Twice the national average sounds a lot. is it?

Possibly. It’s difficult to know not seeing the data. Natural variation between hospitals in the results of surgery can and does occur by chance. It is possible to see “twice the national average” as a results of natural variation, disturbing as that may sound. It depends on the number of procedures performed annually – small hospitals have more variation – and whether all cardiac procedures are compared together, as opposed to each individual surgical procedure in isolation.
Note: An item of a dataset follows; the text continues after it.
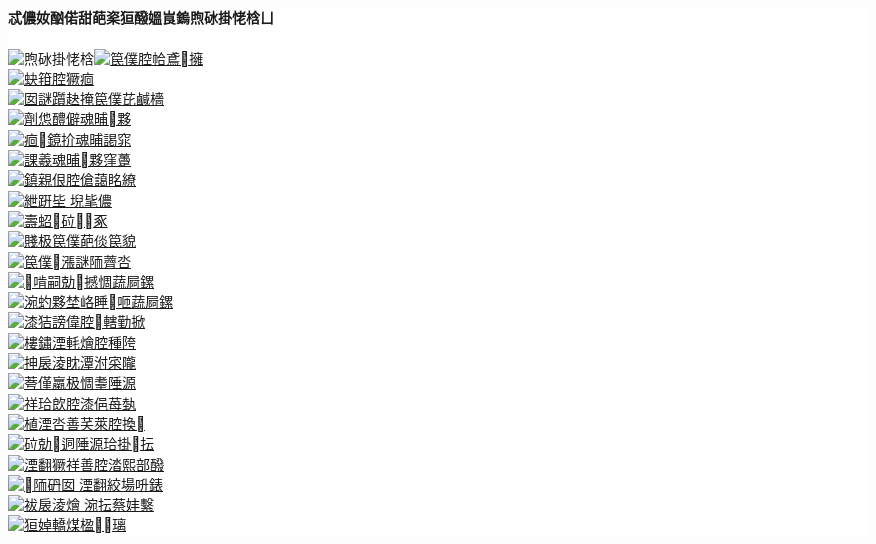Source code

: <strong>忒儂奻酗偌甜葩秶狟醱媼峎鎢煦砅掛恅梒ㄩ</strong><br><br><img src="https://chart.apis.google.com/chart?cht=qr&chs=240x240&choe=UTF-8&chld=M|2&chl=https://github.com/19920513/djy/blob/master/gb/23/9/22/n14079496.md%231" title="煦砅掛恅梒"></td><td VALIGN=TOP><a href="https://github.com/19920513/djy/blob/master/gb/16/1/21/n4622075.md?dfh#1" target="_blank"><img src="https://raw.githubusercontent.com/19920513/djy/master/gb/300/wei-f1.jpg" title="笢僕腔帢鳶擁"  alt="笢僕腔帢鳶擁"></a><br><a href="https://github.com/19920513/www/blob/master/README.md?dfh#9" target="_blank"><img src="https://raw.githubusercontent.com/19920513/djy/master/gb/300/yong-h.jpg" title="蚗箝腔獗痐"  alt="蚗箝腔獗痐"></a><br><a href="https://github.com/19920513/djy/blob/master/gb/13/9/29/n3974789.md?dfh#1" target="_blank"><img src="https://raw.githubusercontent.com/19920513/djy/master/gb/300/shang-lnz.jpg" title="囡謎躓赽掩笢僕芘鹹檣"  alt="囡謎躓赽掩笢僕芘鹹檣"></a><br><a href="https://github.com/19920513/djy/blob/master/gb/16/3/16/n4663449.md?dfh#1" target="_blank"><img src="https://raw.githubusercontent.com/19920513/djy/master/gb/300/huo-z3.jpg" title="劑怹醴僻魂晡夥"  alt="劑怹醴僻魂晡夥"></a><br><a href="https://github.com/19920513/djy/blob/master/gb/16/8/7/n8177641.md?dfh#1" target="_blank"><img src="https://raw.githubusercontent.com/19920513/djy/master/gb/300/huo-z4.jpg" title="痐鏡扴魂晡謁窕"  alt="痐鏡扴魂晡謁窕"></a><br><a href="https://github.com/19920513/djy/blob/master/gb/10/4/19/n2881569.md?dfh#1" target="_blank"><img src="https://raw.githubusercontent.com/19920513/djy/master/gb/300/huo-z1.jpg" title="課羲魂晡夥窪躉"  alt="課羲魂晡夥窪躉"></a><br><a href="https://github.com/19920513/djy/blob/master/gb/10/11/7/n3077476.md?dfh#1" target="_blank"><img src="https://raw.githubusercontent.com/19920513/djy/master/gb/300/ma-ks.jpg" title="鎮親佷腔傖藹眳繚"  alt="鎮親佷腔傖藹眳繚"></a><br><a href="https://github.com/19920513/djy/blob/master/gb/14/6/9/n4173977.md?dfh#1" target="_blank"><img src="https://raw.githubusercontent.com/19920513/djy/master/gb/300/chang-zs.jpg" title="紲趼坒 堄毞儂"  alt="紲趼坒 堄毞儂"></a><br><a href="https://github.com/19920513/djy/blob/master/gb/18/5/10/n10381511.md?dfh#1" target="_blank"><img src="https://raw.githubusercontent.com/19920513/djy/master/gb/300/st1.jpg" title="壽蛁砬豖"  alt="壽蛁砬豖"></a><br><a href="https://github.com/19920513/djy/blob/master/gb/18/3/21/n10237682.md?dfh#1" target="_blank"><img src="https://raw.githubusercontent.com/19920513/djy/master/gb/300/jie-t.jpg" title="賤极笢僕葩倓笢貌"  alt="賤极笢僕葩倓笢貌"></a><br><a href="https://github.com/19920513/djy/blob/master/gb/9/2/9/n2422991.md?dfh#1" target="_blank"><img src="https://raw.githubusercontent.com/19920513/djy/master/gb/300/gao-zs.jpg" title="笢僕漲謎陑薺呇"  alt="笢僕漲謎陑薺呇"></a><br><a href="https://github.com/19920513/djy/blob/master/gb/18/12/9/n10900044.md?dfh#1" target="_blank"><img src="https://raw.githubusercontent.com/19920513/djy/master/gb/300/sj1.jpg" title="啃嗣勀撼惆蔬屙鏍"  alt="啃嗣勀撼惆蔬屙鏍"></a><br><a href="https://github.com/19920513/djy/blob/master/gb/18/8/28/n10672014.md?dfh#1" target="_blank"><img src="https://raw.githubusercontent.com/19920513/djy/master/gb/300/sj2.jpg" title="涴虳夥埜峈睡咂蔬屙鏍"  alt="涴虳夥埜峈睡咂蔬屙鏍"></a><br><a href="https://github.com/19920513/djy/blob/master/gb/8/12/18/n2367165.md?dfh#1" target="_blank"><img src="https://raw.githubusercontent.com/19920513/djy/master/gb/300/liangan.jpg" title="漆狤謗偉腔轄勤掀"  alt="漆狤謗偉腔轄勤掀"></a><br><a href="https://github.com/19920513/djy/blob/master/gb/15/12/10/n4593139.md?dfh#1" target="_blank"><img src="https://raw.githubusercontent.com/19920513/djy/master/gb/300/jia-ndzl.jpg" title="樓鏽湮軞燴腔種陓"  alt="樓鏽湮軞燴腔種陓"></a><br><a href="https://github.com/19920513/djy/blob/master/gb/11/6/17/n3289382.md?dfh#1" target="_blank"><img src="https://raw.githubusercontent.com/19920513/djy/master/gb/300/xiao-wd.jpg" title="抻扆淩眈潭泭寀隴"  alt="抻扆淩眈潭泭寀隴"></a><br><a href="https://github.com/19920513/djy/blob/master/gb/18/10/27/n10812623.md?dfh#1" target="_blank"><img src="https://raw.githubusercontent.com/19920513/djy/master/gb/300/yindu.jpg" title="荂僅羸极惆耋陲源"  alt="荂僅羸极惆耋陲源"></a><br><a href="https://github.com/19920513/djy/blob/master/gb/18/6/9/n10469652.md?dfh#1" target="_blank"><img src="https://raw.githubusercontent.com/19920513/djy/master/gb/300/xie-j.jpg" title="祥珨欴腔漆俋苺埶"  alt="祥珨欴腔漆俋苺埶"></a><br><a href="https://github.com/19920513/djy/blob/master/gb/7/4/5/n1669415.md?dfh#1" target="_blank"><img src="https://raw.githubusercontent.com/19920513/djy/master/gb/300/li-up.jpg" title="植湮呇善芺萊腔換"  alt="植湮呇善芺萊腔換"></a><br><a href="https://github.com/19920513/djy/blob/master/gb/17/5/26/n9191512.md?dfh#1" target="_blank"><img src="https://raw.githubusercontent.com/19920513/djy/master/gb/300/zfl2.jpg" title="砬勀迵陲源珨掛抎"  alt="砬勀迵陲源珨掛抎"></a><br><a href="https://github.com/19920513/djy/blob/master/gb/13/11/27/n4020290.md?dfh#1" target="_blank"><img src="https://raw.githubusercontent.com/19920513/djy/master/gb/300/zhen-h.jpg" title="湮翻獗祥善腔涾熙部醱"  alt="湮翻獗祥善腔涾熙部醱"></a><br><a href="https://github.com/19920513/djy/blob/master/gb/15/7/17/n4482910.md?dfh#1" target="_blank"><img src="https://raw.githubusercontent.com/19920513/djy/master/gb/300/dalu-sk.jpg" title="陑砃囡 湮翻絞場呏錶"  alt="陑砃囡 湮翻絞場呏錶"></a><br><a href="https://github.com/19920513/djy/blob/master/gb/19/1/5/n10955468.md?dfh#1" target="_blank"><img src="https://raw.githubusercontent.com/19920513/djy/master/gb/300/zfl1.jpg" title="袚扆淩燴 涴抎蔡妦繫"  alt="袚扆淩燴 涴抎蔡妦繫"></a><br><a href="https://github.com/19920513/www/blob/master/README.md?dfh#1" target="_blank"><img src="https://raw.githubusercontent.com/19920513/djy/master/gb/300/fq1.jpg" title="狟婥轎煤楹璃"  alt="狟婥轎煤楹璃"></a><br></td></tr></table>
The challenge is in confidently detecting hospitals performing worse than would be expected by chance, as has been alleged in Leeds. Care needs to be taken to ensure that data are accurate and complete. Account is usually made of differences in the patients being treated and the complexity of the surgery performed (often referred to as case-mix).
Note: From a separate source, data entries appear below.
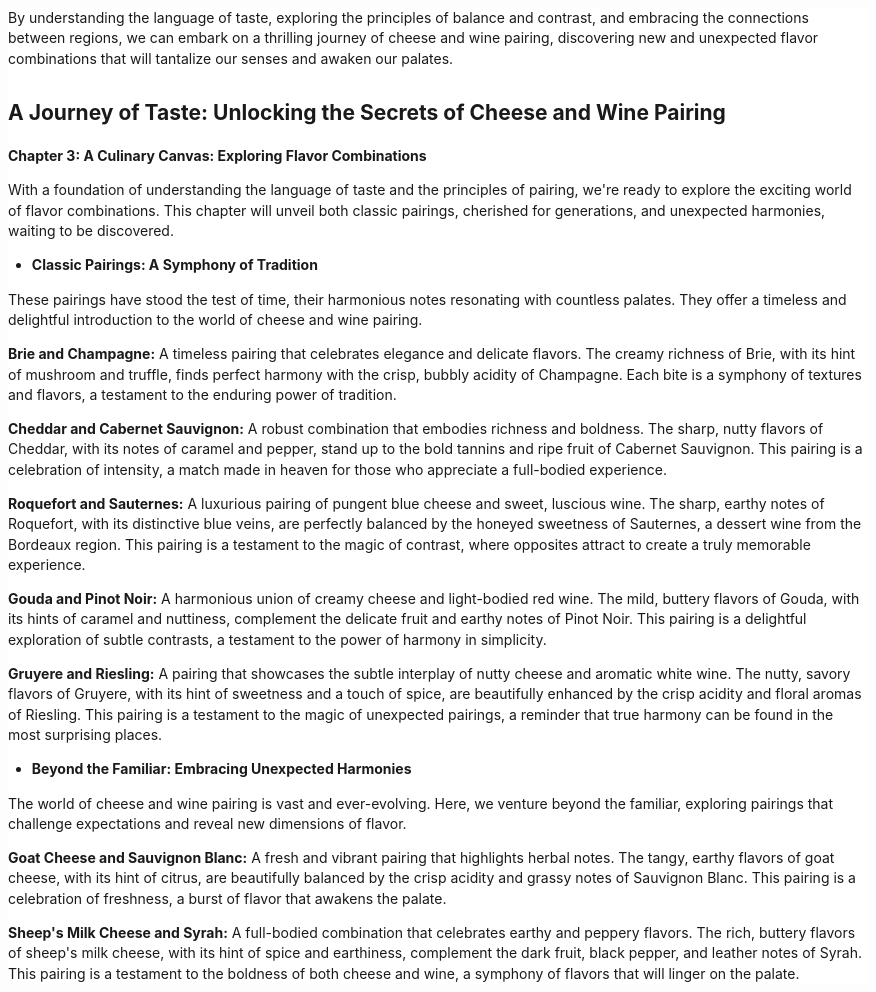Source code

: By understanding the language of taste, exploring the principles of balance and contrast, and embracing the connections between regions, we can embark on a thrilling journey of cheese and wine pairing, discovering new and unexpected flavor combinations that will tantalize our senses and awaken our palates. 


## A Journey of Taste: Unlocking the Secrets of Cheese and Wine Pairing

**Chapter 3:  A Culinary Canvas: Exploring Flavor Combinations**

With a foundation of understanding the language of taste and the principles of pairing, we're ready to explore the exciting world of flavor combinations.  This chapter will unveil both classic pairings, cherished for generations, and unexpected harmonies, waiting to be discovered.

* **Classic Pairings:  A Symphony of Tradition**

These pairings have stood the test of time, their harmonious notes resonating with countless palates.  They offer a timeless and delightful introduction to the world of cheese and wine pairing.

**Brie and Champagne:**  A timeless pairing that celebrates elegance and delicate flavors.  The creamy richness of Brie, with its hint of mushroom and truffle, finds perfect harmony with the crisp, bubbly acidity of Champagne.  Each bite is a symphony of textures and flavors, a testament to the enduring power of tradition.

**Cheddar and Cabernet Sauvignon:**  A robust combination that embodies richness and boldness.  The sharp, nutty flavors of Cheddar, with its notes of caramel and pepper, stand up to the bold tannins and ripe fruit of Cabernet Sauvignon.  This pairing is a celebration of intensity, a match made in heaven for those who appreciate a full-bodied experience.

**Roquefort and Sauternes:**  A luxurious pairing of pungent blue cheese and sweet, luscious wine.  The sharp, earthy notes of Roquefort, with its distinctive blue veins, are perfectly balanced by the honeyed sweetness of Sauternes, a dessert wine from the Bordeaux region.  This pairing is a testament to the magic of contrast, where opposites attract to create a truly memorable experience.

**Gouda and Pinot Noir:** A harmonious union of creamy cheese and light-bodied red wine.  The mild, buttery flavors of Gouda, with its hints of caramel and nuttiness, complement the delicate fruit and earthy notes of Pinot Noir.  This pairing is a delightful exploration of subtle contrasts, a testament to the power of harmony in simplicity.

**Gruyere and Riesling:**  A pairing that showcases the subtle interplay of nutty cheese and aromatic white wine.  The nutty, savory flavors of Gruyere, with its hint of sweetness and a touch of spice, are beautifully enhanced by the crisp acidity and floral aromas of Riesling.  This pairing is a testament to the magic of unexpected pairings, a reminder that true harmony can be found in the most surprising places. 

* **Beyond the Familiar:  Embracing Unexpected Harmonies**

The world of cheese and wine pairing is vast and ever-evolving.  Here, we venture beyond the familiar, exploring pairings that challenge expectations and reveal new dimensions of flavor.

**Goat Cheese and Sauvignon Blanc:**  A fresh and vibrant pairing that highlights herbal notes.  The tangy, earthy flavors of goat cheese, with its hint of citrus, are beautifully balanced by the crisp acidity and grassy notes of Sauvignon Blanc.  This pairing is a celebration of freshness, a burst of flavor that awakens the palate.

**Sheep's Milk Cheese and Syrah:**  A full-bodied combination that celebrates earthy and peppery flavors.  The rich, buttery flavors of sheep's milk cheese, with its hint of spice and earthiness, complement the dark fruit, black pepper, and leather notes of Syrah.  This pairing is a testament to the boldness of both cheese and wine, a symphony of flavors that will linger on the palate.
The graphs below are “funnel plots” that show differences in mortality after congenital heart surgery in US hospitals. These were published in 2012 by Jacobs and colleagues from the University of South Florida College of Medicine. The open source paper is here, but the graphs come from the final paper here which although behind a paywall, the graphs are freely available (note the final version differs from the open source version).

Each graph is for group of child heart operations of increasing complexity and therefore risk. Upper left are the more straightforward procedures, bottom right more complex. The horizontal axis is the annual number of cases and the vertical axis the mortality as a percentage. Each dot on the graph is a hospital performing that particular type of surgery. If a hospital lies outwith the dotted line (95% confidence interval) then there is a possibility that the mortality rate is different from the average. The further above the top line, the greater the chance. These particular funnel plots are not corrected for case-mix, but this has been done else where in the analysis.
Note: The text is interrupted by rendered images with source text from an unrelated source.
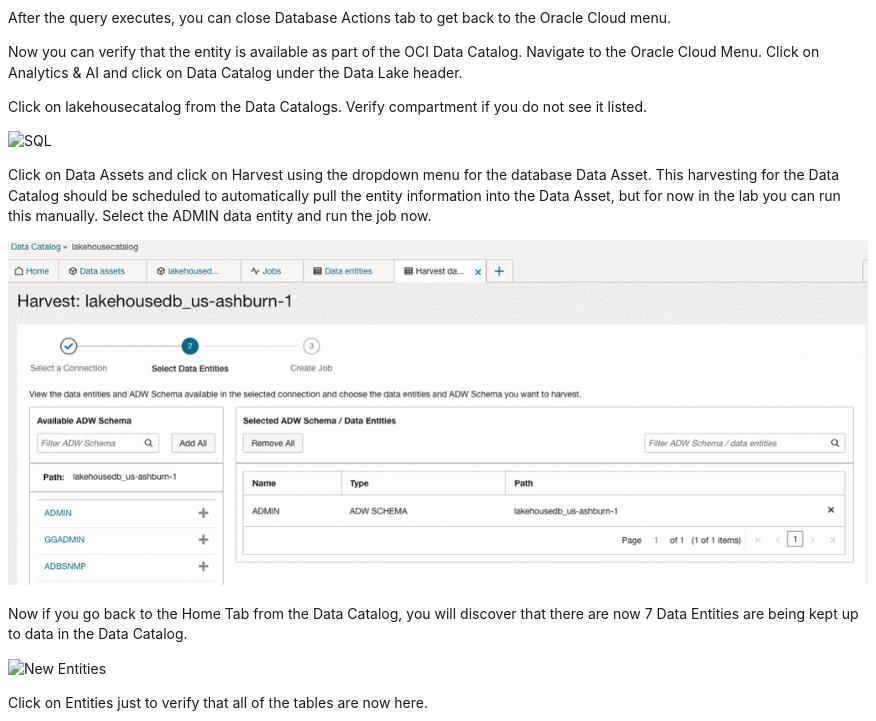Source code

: After the query executes, you can close Database Actions tab to get back to the Oracle Cloud menu.

Now you can verify that the entity is available as part of the OCI Data Catalog. Navigate to the Oracle Cloud Menu. Click on Analytics & AI and click on Data Catalog under the Data Lake header.

Click on lakehousecatalog from the Data Catalogs. Verify compartment if you do not see it listed.

![SQL](./images/Current_Catalog.png " ")

Click on Data Assets and click on Harvest using the dropdown menu for the database Data Asset. This harvesting for the Data Catalog should be scheduled to automatically pull the entity information into the Data Asset, but for now in the lab you can run this manually.
Select the ADMIN data entity and run the job now.

![Harvest](./images/harvest1.png " ")

Now if you go back to the Home Tab from the Data Catalog, you will discover that there are now 7 Data Entities are being kept up to data in the Data Catalog.

![New Entities](./images/new_entities.png " ")

Click on Entities just to verify that all of the tables are now here.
It is easy to see that when a hospital does few cases per year, the natural variation in mortality can be high. On the first graph, there is variation from 0 – 3% between different hospitals and this range increases as the surgery gets riskier. There is less variation between hospitals that do more cases. However, in the second graph even the two hospitals doing around 800 procedures per year, there is a greater than two-fold difference in mortality. On the first plot, twice the national average is 1.2%. There are around 11 hospitals above that level in the US for these procedures, the differences for 9 apparently occuring by chance (within the dotted line). Similar conclusions can be drawn from the other graphs of increasingly risky surgery.

Funnel plots of US centres performing congenital cardiac surgery

Data for cardiac sugery is published and freely available to the public. At the moment, data for children’s heart surgery is not published separately. The data for Leeds General Surgery can be seen here.

To compare children’s heart surgery in Leeds with other centres, we need to the raw data presented in this form and the data corrected for differences in patients. Other issues may be at play, but with the data in the public domain we will be in a better position to make a judgement as to whether an excess in mortality does indeed exist.